Luego Ricardo le cuenta a Astesiano que tiene una propuesta para representar a una empresa de fertilizantes en Uruguay.

-Es un empresario uruguayo que asesora bancos en San Pablo. Ya le dije que trabajo con un amigo que está en Presidencia. “Bárbaro, mejor”, me dijo. Es una representación para tener depósitos de urea y vender acá. Te aviso, nos tenemos que juntar con él. Y después hay una gente que está en Perú, que quiere traer minerales a través del puerto de Fray Bentos. Tienen dos puertos en Rio Grande do Sul y quieren acoplarse a Fray Bentos. Por supuesto, también estarías conmigo.

9 de junio

Temprano, Ricardo informa que a las 15.00 se juntaría en Oro del Rhin con “el banquero” que quiere distribuir urea en Uruguay y repite que es un “negocio para tres”.

-Él estaría en San Pablo y nosotros acá. Si querés ir a las tres, encantado.

6 de julio

Astesiano le pregunta a Ricardo cómo se llamaba la escribana “que hacía los documentos para los rusos”.

-Te paso enseguida. ¿Querés la escribana o la gestora que hace la documentación en Migración?

-Esas, la de las cédulas.

Ricardo pasa las referencias de una oficina de Ciudad Vieja que se dedica a la gestoría de residencias y “soluciones para inmigrantes”.

-Decime si querés que acompañe a alguien. Ellas tienen el estudio acá a la vuelta de donde trabajo. Me las encuentro dos por tres.

-No, no, lío va a saltar con estas.

Ricardo pide más detalles, pero Astesiano no profundiza.

13 de agosto

Astesiano se queja porque no puede cobrarle una deuda a Víctor Morán, el empresario que él y Choroszucha conocieron por Ricardo. Morán es dueño de Ánago Cleaning Systems, una empresa que tuvo un contrato con la Administración Nacional de Educación Pública (ANEP). Choroszucha le hizo un préstamo, que cobraría con intereses y Astesiano era la persona encargada de cobrarle, una tarea por la que recibiría un porcentaje.

-[Morán] está de vivo, lo voy a arruinar. Es un estafador, hasta antecedentes tiene. Le hice cobrar dos facturas [en ANEP], pero me cagó y no me pagó. Y ahora me pide para cobrarle otra en las Fuerzas Armadas. Son 127 palos, los quiero. Me tiene quemado mal, el lunes va a la Torre, le voy a pegar una piña en el medio de la boca.

-No estés en la chiquita, Ale. Nelson te tiene de gil. Mañana trasciende algo y vos quedás mal.

-No, boludo, la guita es mía. Nelson cobró lo suyo y la que venía ahora era la mía.
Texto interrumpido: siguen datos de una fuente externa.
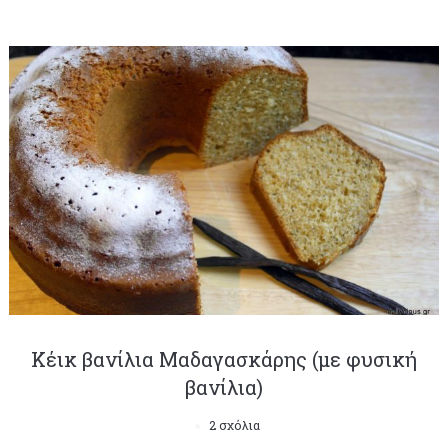
Κέικ βανίλια Μαδαγασκάρης (με φυσική
βανίλια)
2 σχόλια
Y este hijo de puta me cagó.

-Ah, yo pensé que tenía que ver este loquito. Igual borralo al Nelson, no es buena junta para vos. Y yo a este lo llamo y lo aprieto para que pague. El lunes vamos a la Torre y que el loco ponga la cara. Dejá que yo me encargo de apretarlo.

24 de agosto

Ricardo le cuenta a Astesiano que un amigo suyo, funcionario de Policía Caminera, está teniendo problemas. Según su relato, el exministro del Interior Jorge Larrañaga le habría prometido un ascenso, algo que no obtiene a pesar de sus “reconocimientos y medallas”. Ricardo piensa que hay que “darle una mano”, porque es buen policía, un funcionario “incorruptible”.